Avec ce film au titre à
tiroirs et multiples sens, le nouveau film de Joachim Lafosse (à
perdre la raison, les
chevaliers blancs) confirme le talent de ce dernier pour exposer
les situations conflictuelles, tendues, oppressantes. La caméra
ne quitte jamais l'appartement où se jouent les scènes
qui semblent filmées dans la continuité, montrant
un couple qui se déchire autour de la question financière
du partage dû à leur séparation, question qui
semble parasiter tous les rapports, entre eux deux mais aussi avec
leurs deux enfants (jouées par deux jumelles confondantes
de naturel). Il pourrait s'agir de l'étude d'un fait de société,
à savoir les couples séparés qui sont malgré
tout obligés de rester dans le même logement pour des
raisons économiques mais le film va bien plus loin que cela,
et la question du partage, centrale en apparence, n'est peut-être
que la conséquence d'un jeu de pouvoirs et de sentiments,
du refus d'abandonner à l'autre la position de victime, de
la volonté de chacun, plus ou moins consciente, de rejeter
sur l'autre la responsabilité de la rupture.

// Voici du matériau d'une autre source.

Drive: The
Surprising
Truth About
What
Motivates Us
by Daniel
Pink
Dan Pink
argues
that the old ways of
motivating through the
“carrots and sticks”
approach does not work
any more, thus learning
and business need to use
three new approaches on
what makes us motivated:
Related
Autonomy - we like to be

C'est formidablement
juste, parce que rien n'est montré comme une évidence,
tout est sujet à complexité, les mots, les regards,
les gestes, les réparties qui en une seconde peuvent passer
de l'humour à la violence… Les deux acteurs sont incroyables,
parvenant à faire croire à la fois au passé
tendre du couple et à l'extrême tension qui règne
désormais, ainsi qu'à la relation avec les petites
filles. Avec un dispositif de huis clos qui pourrait faire basculer
le film dans une théâtralité factice, le réalisateur
a l'intelligence de se servir de l'appartement, unique décor,
comme d'un lieu mouvant (émouvant aussi, par ce qu'il renferme),
jamais complètement fermé. Le film n'est d'ailleurs
pas seulement sombre, il porte des espoirs, des échappées…
On pense à la fois à Pialat et à Farhadi.